Chez les indépendants, la situation varie : si la caisse RCI opte pour + 0,5 %, un ex-artisant touchant 700 euros de retraite de base et 300 euros de complémentaire perdrait environ 9 euros sur la partie gelée, et n’en récupérerait que 1,5 euros. Les libéraux, eux, pourront souffler si leurs caisses appliquent une hausse, fût-elle minime, qui viendra atténuer la stagnation du régime de base, géré par l’Assurance retraite.
Les fonctionnaires titulaires, enfin, cumulent l’inertie : gel de la pension de base et éventuel gel de l’Ircantec pour ceux qui ont exercé en contractuel au cours de leur carrière. Dans ce cas précis, l’année blanche serait… blanche de bout en bout.
Comment se préparer : quelques pistes avant la décision finale
D’ici au vote du budget 2026, prévu en décembre, les retraités peuvent agir sur trois leviers. D’abord, vérifier leur taux de prélèvement à la source : un gel des retraites n’empêche pas une variation de l’impôt sur le revenu, surtout si le barème est gelé lui aussi.

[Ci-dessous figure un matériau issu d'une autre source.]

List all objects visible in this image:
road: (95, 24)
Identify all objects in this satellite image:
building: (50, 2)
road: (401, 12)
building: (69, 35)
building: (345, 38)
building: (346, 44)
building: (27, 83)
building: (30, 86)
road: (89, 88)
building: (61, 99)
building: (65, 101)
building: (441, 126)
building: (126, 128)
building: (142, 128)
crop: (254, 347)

Ensuite, ajuster le rythme des retraits sur un Plan d’épargne retraite ou une assurance-vie, histoire d’absorber la baisse ponctuelle de pouvoir d’achat. Enfin, rester attentif aux délibérations de leur caisse : certaines peuvent décider tardivement d’adoucir le gel.
Là où se cache la véritable variable d’ajustement
Jusqu’ici, nous avons vu que la plupart des retraites complémentaires échapperont au gel, sauf cas particuliers. Pourtant, un élément capital n’a pas encore été dévoilé : la revalorisation de l’Agirc-Arrco n’est pas gravée dans le marbre. Si l’inflation repart soudainement à la baisse, la formule pourrait mécaniquement ramener l’indexation tout près de zéro, voire nul. Les partenaires sociaux disposeront d’une marge de manœuvre, mais ils pourraient privilégier la prudence pour protéger les comptes du régime.

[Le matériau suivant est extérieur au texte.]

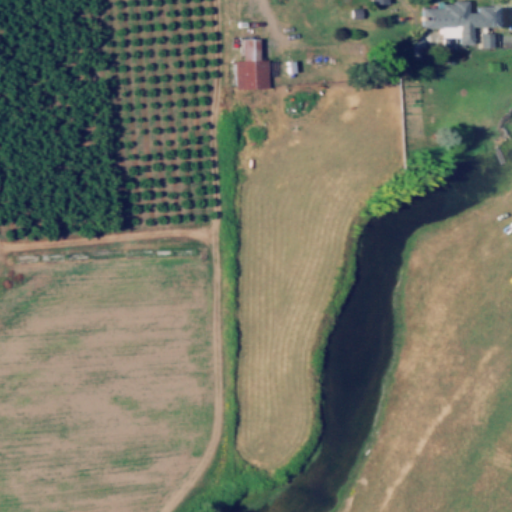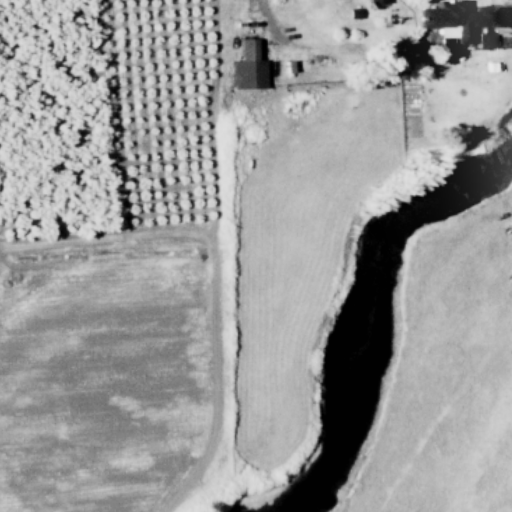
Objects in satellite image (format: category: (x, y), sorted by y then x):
building: (374, 0)
building: (457, 17)
building: (482, 38)
building: (247, 65)
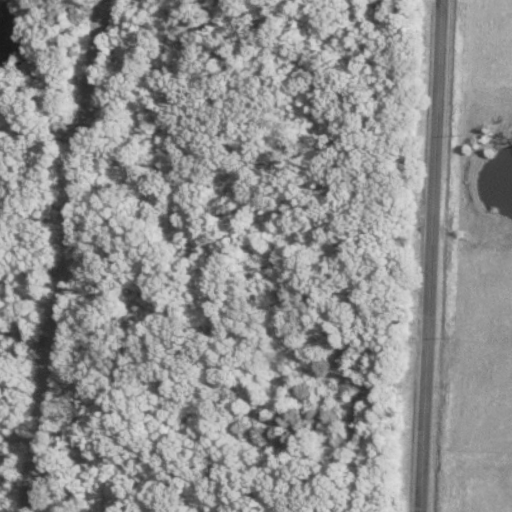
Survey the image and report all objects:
road: (432, 256)
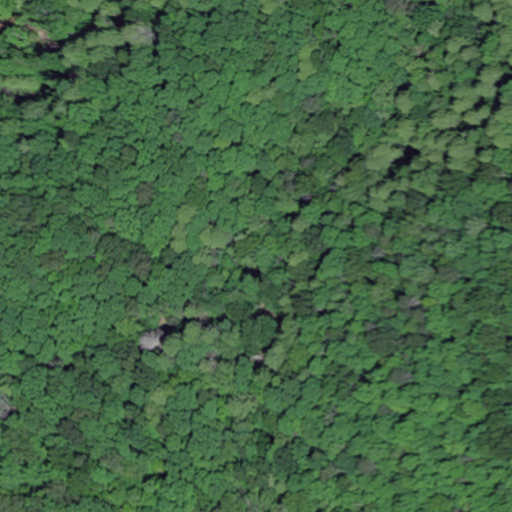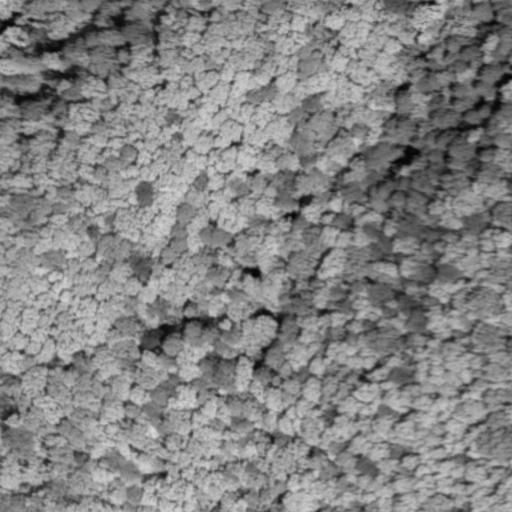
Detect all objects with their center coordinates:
river: (22, 7)
road: (57, 12)
river: (326, 238)
park: (256, 256)
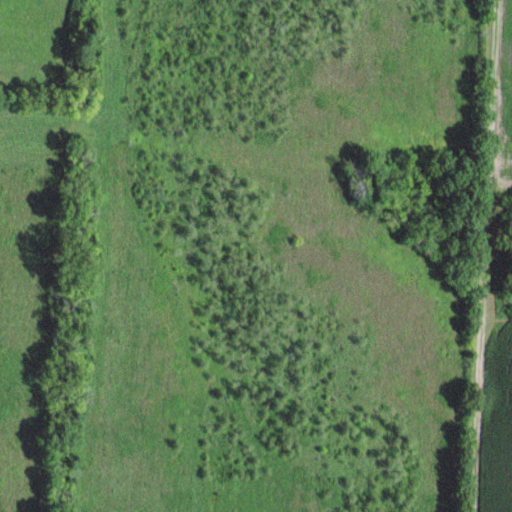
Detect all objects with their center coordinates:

Autrement dit, le sort des 14 millions de retraités du privé reste suspendu à l’évolution des prix des prochains mois. Et c’est bien là que se joue toute la différence : le gel n’est pas imposé par l’État, mais la conjoncture pourrait l’imposer de facto. Voilà pourquoi la question de Bob était si pertinente : le danger ne vient pas seulement des décisions politiques, mais plus encore de la capacité des caisses complémentaires à affronter un contexte économique mouvant.
En résumé, si le gouvernement peut bloquer les pensions de base, il n’a pas les clés des complémentaires. La plupart d’entre elles, y compris l’Agirc-Arrco, devraient afficher une hausse, même timide, au 1ᵉʳ novembre 2025. Seule l’Ircantec risque de calquer sa revalorisation sur le gel étatique. Mais attention : la véritable inconnue, c’est l’inflation. Si les prix ralentissent davantage, la formule de l’Agirc-Arrco pourrait mécaniquement ramener la hausse à zéro, privant les retraités du privé de l’unique bouée de sauvetage qu’ils pensaient acquise. C’est cette possible neutralisation automatique—et non la décision de Matignon—qui pourrait finalement transformer l’année 2026 en véritable année blanche pour des millions de pensions complémentaires.